Saved data entries
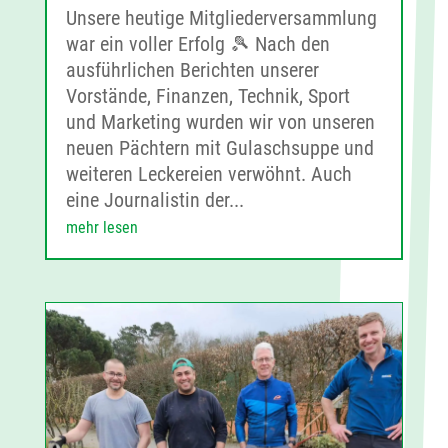
Unsere heutige Mitgliederversammlung
war ein voller Erfolg 🎾 Nach den
ausführlichen Berichten unserer
Vorstände, Finanzen, Technik, Sport
und Marketing wurden wir von unseren
neuen Pächtern mit Gulaschsuppe und
weiteren Leckereien verwöhnt. Auch
eine Journalistin der...
mehr lesen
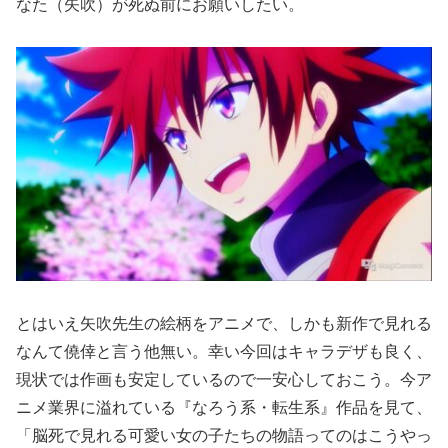
なた（矢吹）が死ぬ前にお願いしたい。
とはいえ矢吹先生の絵柄をアニメで、しかも新作で見れる
なんて僥倖と言う他無い。幸い今回はキャラデザも良く、
現状では作画も安定しているので一安心しておこう。今ア
ニメ業界に溢れている『なろう系・転生系』作品を見て、
「脳死で見れる可愛い女の子たちの物語ってのはこうやっ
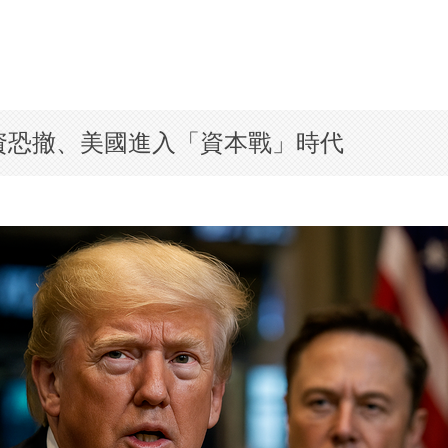
資恐撤、美國進入「資本戰」時代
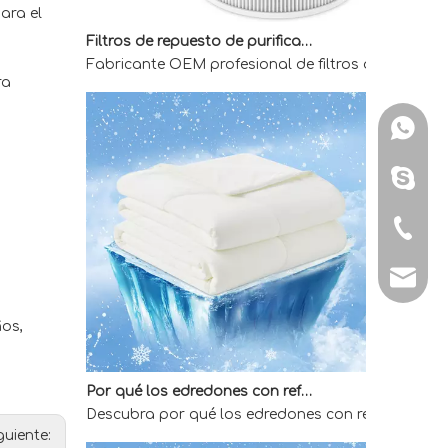
ara el
Filtros de repuesto de purificador de aire OEM para compradores mayoristas
Fabricante OEM profesional de filtros de reemplaz
ra
WhatsA
Skype: 
Tel: + 
E-mail:
ños,
Por qué los edredones con refrigeración directa de fábrica son la mejor opción para quienes duermen calientes
Descubra por qué los edredones con refrigeración 
guiente:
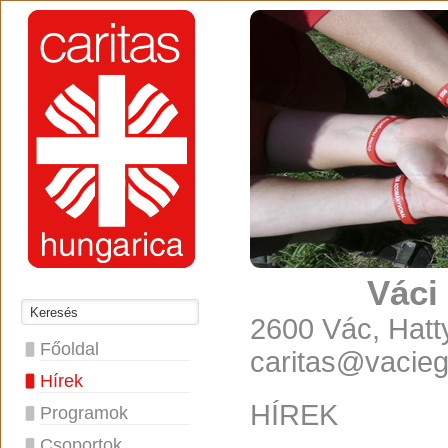
Váci
2600 Vác, Hatty
Főoldal
caritas@vacie
Hírek
HÍREK
Programok
Csoportok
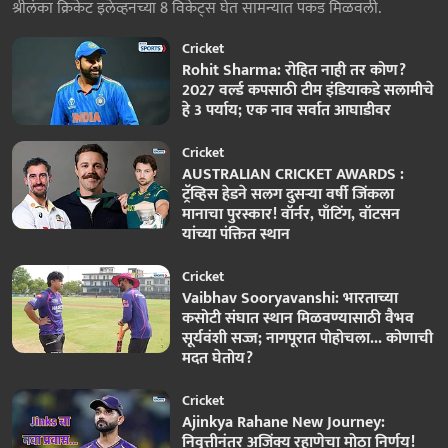
श्रीलंका क्रिकेट इलेव्हनच्या 8 विकेट्स घेत सामन्यात पकड मिळवली.
Cricket
Rohit Sharma: रोहित नाही तर कोण?
2027 वर्ल्ड कपसाठी टीम इंडियाकडे सलामीचे
हे 3 पर्याय; एक नाव सर्वात आघाडीवर
Cricket
AUSTRALIAN CRICKET AWARDS :
ट्रॅव्हिस हेडने सलग दुसऱ्या वर्षी जिंकला
मानाचा पुरस्कार! वॉर्नर, पाँटिंग, वॉटसन
यांच्या पंक्तित स्थान
Cricket
Vaibhav Sooryavanshi: भारताच्या
कसोटी संघात स्थान मिळवण्यासाठी वैभव
सूर्यवंशी सज्ज; नागपूरात पोहोचला... कोणाची
मदत घेतोय?
Cricket
Ajinkya Rahane New Journey:
निवृत्तीनंतर अजिंक्य रहाणेचा मोठा निर्णय!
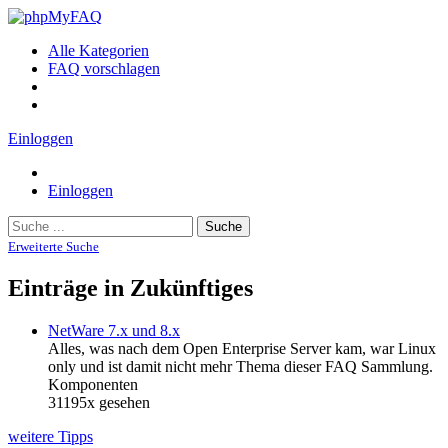
Alle Kategorien
FAQ vorschlagen
Einloggen
Einloggen
Suche
Erweiterte Suche
Einträge in Zukünftiges
NetWare 7.x und 8.x
Alles, was nach dem Open Enterprise Server kam, war Linux
only und ist damit nicht mehr Thema dieser FAQ Sammlung.
Komponenten
31195x gesehen
weitere Tipps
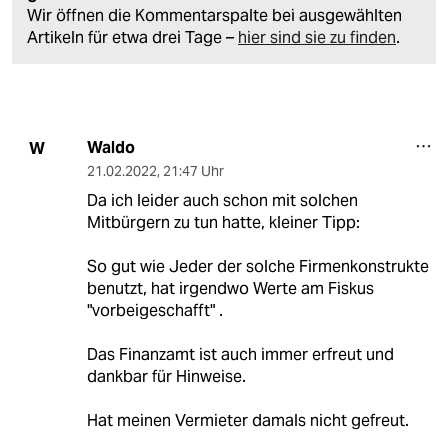
Wir öffnen die Kommentarspalte bei ausgewählten
Artikeln für etwa drei Tage –
hier sind sie zu finden
.
Waldo
W
21.02.2022
,
21:47 Uhr
Da ich leider auch schon mit solchen
Mitbürgern zu tun hatte, kleiner Tipp:
So gut wie Jeder der solche Firmenkonstrukte
benutzt, hat irgendwo Werte am Fiskus
"vorbeigeschafft" .
Das Finanzamt ist auch immer erfreut und
dankbar für Hinweise.
Hat meinen Vermieter damals nicht gefreut.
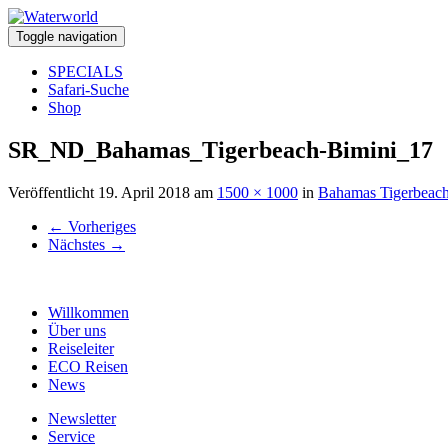
Toggle navigation
SPECIALS
Safari-Suche
Shop
SR_ND_Bahamas_Tigerbeach-Bimini_17
Veröffentlicht
19. April 2018
am
1500 × 1000
in
Bahamas Tigerbeach
←
Vorheriges
Nächstes
→
Willkommen
Über uns
Reiseleiter
ECO Reisen
News
Newsletter
Service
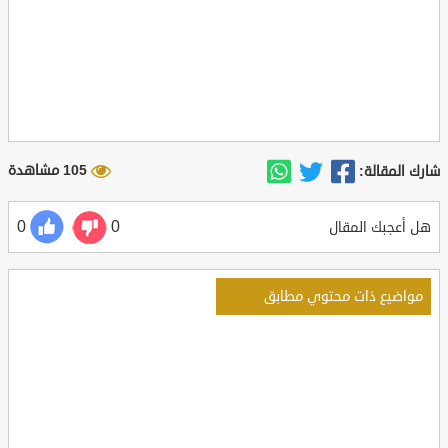
105 مشاهدة
شارك المقالة:
0
0
هل أعجبك المقال
مواضيع ذات محتوي مطابق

**WHAT NEEDS TO BE DONE**
Please copy all of the material above line for line, leaving the pictures out of your answer.

**ANSWER BOX**
Unsere heutige Mitgliederversammlung
war ein voller Erfolg 🎾 Nach den
ausführlichen Berichten unserer
Vorstände, Finanzen, Technik, Sport
und Marketing wurden wir von unseren
neuen Pächtern mit Gulaschsuppe und
weiteren Leckereien verwöhnt. Auch
eine Journalistin der...
mehr lesen
なた（矢吹）が死ぬ前にお願いしたい。
とはいえ矢吹先生の絵柄をアニメで、しかも新作で見れる
なんて僥倖と言う他無い。幸い今回はキャラデザも良く、
現状では作画も安定しているので一安心しておこう。今ア
ニメ業界に溢れている『なろう系・転生系』作品を見て、
「脳死で見れる可愛い女の子たちの物語ってのはこうやっ
資恐撤、美國進入「資本戰」時代
ara el
Filtros de repuesto de purificador de aire OEM para compradores mayoristas
Fabricante OEM profesional de filtros de reemplaz
ra
WhatsA
Skype: 
Tel: + 
E-mail:
ños,
Por qué los edredones con refrigeración directa de fábrica son la mejor opción para quienes duermen calientes
Descubra por qué los edredones con refrigeración 
guiente:
Váci
2600 Vác, Hatty
Főoldal
caritas@vacie
Hírek
HÍREK
Programok
Csoportok
श्रीलंका क्रिकेट इलेव्हनच्या 8 विकेट्स घेत सामन्यात पकड मिळवली.
Cricket
Rohit Sharma: रोहित नाही तर कोण?
2027 वर्ल्ड कपसाठी टीम इंडियाकडे सलामीचे
हे 3 पर्याय; एक नाव सर्वात आघाडीवर
Cricket
AUSTRALIAN CRICKET AWARDS :
ट्रॅव्हिस हेडने सलग दुसऱ्या वर्षी जिंकला
मानाचा पुरस्कार! वॉर्नर, पाँटिंग, वॉटसन
यांच्या पंक्तित स्थान
Cricket
Vaibhav Sooryavanshi: भारताच्या
कसोटी संघात स्थान मिळवण्यासाठी वैभव
सूर्यवंशी सज्ज; नागपूरात पोहोचला... कोणाची
मदत घेतोय?
Cricket
Ajinkya Rahane New Journey:
निवृत्तीनंतर अजिंक्य रहाणेचा मोठा निर्णय!
Alle Kategorien
FAQ vorschlagen
Einloggen
Einloggen
Suche
Erweiterte Suche
Einträge in Zukünftiges
NetWare 7.x und 8.x
Alles, was nach dem Open Enterprise Server kam, war Linux
only und ist damit nicht mehr Thema dieser FAQ Sammlung.
Komponenten
31195x gesehen
weitere Tipps
Wir öffnen die Kommentarspalte bei ausgewählten
Artikeln für etwa drei Tage –
hier sind sie zu finden
.
Waldo
W
21.02.2022
,
21:47 Uhr
Da ich leider auch schon mit solchen
Mitbürgern zu tun hatte, kleiner Tipp:
So gut wie Jeder der solche Firmenkonstrukte
benutzt, hat irgendwo Werte am Fiskus
"vorbeigeschafft" .
Das Finanzamt ist auch immer erfreut und
dankbar für Hinweise.
Hat meinen Vermieter damals nicht gefreut.
Toggle navigation
SPECIALS
Safari-Suche
Shop
SR_ND_Bahamas_Tigerbeach-Bimini_17
Veröffentlicht
19. April 2018
am
1500 × 1000
in
Bahamas Tigerbeach
←
Vorheriges
Nächstes
→
Willkommen
Über uns
Reiseleiter
ECO Reisen
News
Newsletter
Service
105 مشاهدة
شارك المقالة:
0
0
هل أعجبك المقال
مواضيع ذات محتوي مطابق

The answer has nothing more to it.